Energy firms were among the biggest losers as oil prices plunged ahead of a key Opec meeting, where Saudi Arabia and Russia are expected to lift a two-year-old production cap.
Donald Trump's decision to hit China with 25 per cent levies was met with an immediate retaliation, moving the two closer to a trade war that could potentially batter the global economy.
The announcement came despite weeks of talks between the two sides.
The developments sent stocks into the red across Europe and on Wall Street, and Asian investors followed suit on Monday.
Tokyo ended the morning session 0.8 per cent down, while Singapore's Straits Times Index sank 1.6 per cent to 3,302.31 as of 11:38am.
Seoul dropped 0.7 per cent and Sydney shed 0.1 per cent. Manila dived more than two per cent, while Wellington was 0.1 per cent off.

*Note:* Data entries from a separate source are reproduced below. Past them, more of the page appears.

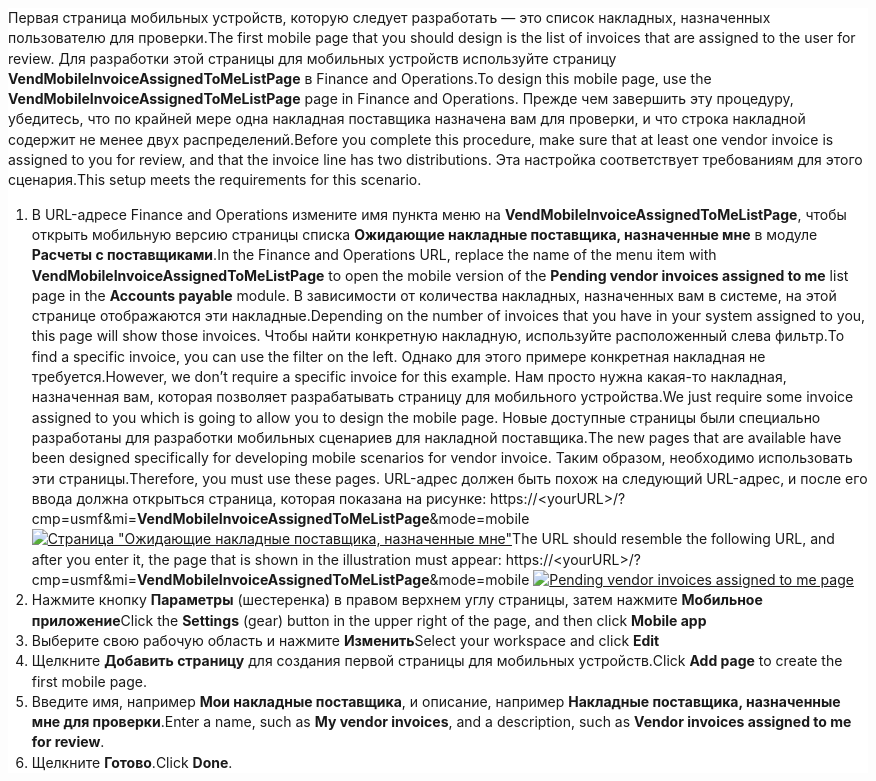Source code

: <span data-ttu-id="71e5b-193">Первая страница мобильных устройств, которую следует разработать — это список накладных, назначенных пользователю для проверки.</span><span class="sxs-lookup"><span data-stu-id="71e5b-193">The first mobile page that you should design is the list of invoices that are assigned to the user for review.</span></span> <span data-ttu-id="71e5b-194">Для разработки этой страницы для мобильных устройств используйте страницу **VendMobileInvoiceAssignedToMeListPage** в Finance and Operations.</span><span class="sxs-lookup"><span data-stu-id="71e5b-194">To design this mobile page, use the **VendMobileInvoiceAssignedToMeListPage** page in Finance and Operations.</span></span> <span data-ttu-id="71e5b-195">Прежде чем завершить эту процедуру, убедитесь, что по крайней мере одна накладная поставщика назначена вам для проверки, и что строка накладной содержит не менее двух распределений.</span><span class="sxs-lookup"><span data-stu-id="71e5b-195">Before you complete this procedure, make sure that at least one vendor invoice is assigned to you for review, and that the invoice line has two distributions.</span></span> <span data-ttu-id="71e5b-196">Эта настройка соответствует требованиям для этого сценария.</span><span class="sxs-lookup"><span data-stu-id="71e5b-196">This setup meets the requirements for this scenario.</span></span>

1.  <span data-ttu-id="71e5b-197">В URL-адресе Finance and Operations измените имя пункта меню на **VendMobileInvoiceAssignedToMeListPage**, чтобы открыть мобильную версию страницы списка **Ожидающие накладные поставщика, назначенные мне** в модуле **Расчеты с поставщиками**.</span><span class="sxs-lookup"><span data-stu-id="71e5b-197">In the Finance and Operations URL, replace the name of the menu item with **VendMobileInvoiceAssignedToMeListPage** to open the mobile version of the **Pending vendor invoices assigned to me** list page in the **Accounts payable** module.</span></span> <span data-ttu-id="71e5b-198">В зависимости от количества накладных, назначенных вам в системе, на этой странице отображаются эти накладные.</span><span class="sxs-lookup"><span data-stu-id="71e5b-198">Depending on the number of invoices that you have in your system assigned to you, this page will show those invoices.</span></span> <span data-ttu-id="71e5b-199">Чтобы найти конкретную накладную, используйте расположенный слева фильтр.</span><span class="sxs-lookup"><span data-stu-id="71e5b-199">To find a specific invoice, you can use the filter on the left.</span></span> <span data-ttu-id="71e5b-200">Однако для этого примере конкретная накладная не требуется.</span><span class="sxs-lookup"><span data-stu-id="71e5b-200">However, we don’t require a specific invoice for this example.</span></span> <span data-ttu-id="71e5b-201">Нам просто нужна какая-то накладная, назначенная вам, которая позволяет разрабатывать страницу для мобильного устройства.</span><span class="sxs-lookup"><span data-stu-id="71e5b-201">We just require some invoice assigned to you which is going to allow you to design the mobile page.</span></span> <span data-ttu-id="71e5b-202">Новые доступные страницы были специально разработаны для разработки мобильных сценариев для накладной поставщика.</span><span class="sxs-lookup"><span data-stu-id="71e5b-202">The new pages that are available have been designed specifically for developing mobile scenarios for vendor invoice.</span></span> <span data-ttu-id="71e5b-203">Таким образом, необходимо использовать эти страницы.</span><span class="sxs-lookup"><span data-stu-id="71e5b-203">Therefore, you must use these pages.</span></span> <span data-ttu-id="71e5b-204">URL-адрес должен быть похож на следующий URL-адрес, и после его ввода должна открыться страница, которая показана на рисунке: https://&lt;yourURL&gt;/?cmp=usmf&mi=**VendMobileInvoiceAssignedToMeListPage**&mode=mobile [![Страница "Ожидающие накладные поставщика, назначенные мне"](./media/mobile-invoice-approvals01-1024x281.png)](./media/mobile-invoice-approvals01.png)</span><span class="sxs-lookup"><span data-stu-id="71e5b-204">The URL should resemble the following URL, and after you enter it, the page that is shown in the illustration must appear: https://&lt;yourURL&gt;/?cmp=usmf&mi=**VendMobileInvoiceAssignedToMeListPage**&mode=mobile [![Pending vendor invoices assigned to me page](./media/mobile-invoice-approvals01-1024x281.png)](./media/mobile-invoice-approvals01.png)</span></span>
2.  <span data-ttu-id="71e5b-205">Нажмите кнопку **Параметры** (шестеренка) в правом верхнем углу страницы, затем нажмите **Мобильное приложение**</span><span class="sxs-lookup"><span data-stu-id="71e5b-205">Click the **Settings** (gear) button in the upper right of the page, and then click **Mobile app**</span></span>
3.  <span data-ttu-id="71e5b-206">Выберите свою рабочую область и нажмите **Изменить**</span><span class="sxs-lookup"><span data-stu-id="71e5b-206">Select your workspace and click **Edit**</span></span>
4.  <span data-ttu-id="71e5b-207">Щелкните **Добавить страницу** для создания первой страницы для мобильных устройств.</span><span class="sxs-lookup"><span data-stu-id="71e5b-207">Click **Add page** to create the first mobile page.</span></span>
5.  <span data-ttu-id="71e5b-208">Введите имя, например **Мои накладные поставщика**, и описание, например **Накладные поставщика, назначенные мне для проверки**.</span><span class="sxs-lookup"><span data-stu-id="71e5b-208">Enter a name, such as **My vendor invoices**, and a description, such as **Vendor invoices assigned to me for review**.</span></span>
6.  <span data-ttu-id="71e5b-209">Щелкните **Готово**.</span><span class="sxs-lookup"><span data-stu-id="71e5b-209">Click **Done**.</span></span>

Hong Kong and Shanghai were closed for public holidays.
"Many folks will tell you this isn't a trade war. But when one side whacks a bunch of tariffs and the other side retaliates with its own set of tariffs against the other side, that looks very much to me like the battle has been joined. Whether it escalates is a different question," said Greg McKenna, chief market strategist at AxiTrader.

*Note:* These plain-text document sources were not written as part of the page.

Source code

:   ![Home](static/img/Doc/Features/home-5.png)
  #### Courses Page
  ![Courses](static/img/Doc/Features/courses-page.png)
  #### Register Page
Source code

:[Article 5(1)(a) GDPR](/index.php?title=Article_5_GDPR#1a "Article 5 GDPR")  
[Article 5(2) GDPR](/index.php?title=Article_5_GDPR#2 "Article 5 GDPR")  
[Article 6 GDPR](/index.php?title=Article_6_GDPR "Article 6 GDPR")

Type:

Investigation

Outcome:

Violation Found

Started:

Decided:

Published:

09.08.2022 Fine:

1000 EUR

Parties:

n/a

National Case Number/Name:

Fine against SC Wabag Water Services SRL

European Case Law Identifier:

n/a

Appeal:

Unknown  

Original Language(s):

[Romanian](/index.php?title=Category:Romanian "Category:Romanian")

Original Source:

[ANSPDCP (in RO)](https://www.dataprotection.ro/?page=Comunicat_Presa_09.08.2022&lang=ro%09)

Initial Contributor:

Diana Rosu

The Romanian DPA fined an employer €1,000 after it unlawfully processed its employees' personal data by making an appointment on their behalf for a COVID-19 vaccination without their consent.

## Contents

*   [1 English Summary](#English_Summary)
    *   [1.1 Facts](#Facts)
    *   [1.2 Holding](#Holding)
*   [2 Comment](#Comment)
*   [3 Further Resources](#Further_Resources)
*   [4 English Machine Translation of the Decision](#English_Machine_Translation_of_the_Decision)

With traders fleeing to safer assets, the yen rose against the dollar, while the greenback rallied against most high-yielding currencies with the Australian dollar, South Korean won and Mexican peso all sharply down.
On commodity markets oil plunged again after taking a battering last week as investors fret over Russia and Saudi Arabia's expected move to ramp up output at an Opec meeting that starts Friday.
The two major producers have kept a ceiling in place since late 2016, which has helped ease a supply glut and lift prices, which had fallen to multi-year lows.
"Russia has been aggressively affirming itself by adding oil to market ahead of the upcoming meeting and is pushing for a significant output hike, Saudi Arabia is suggesting for a modest increase and others are in favour of the status quo," said Stephen Innes, head of Asia-Pacific trade at Oanda.
"While most industry observers are expecting a production rise, the magnitude and timing of the boost remain uncertain."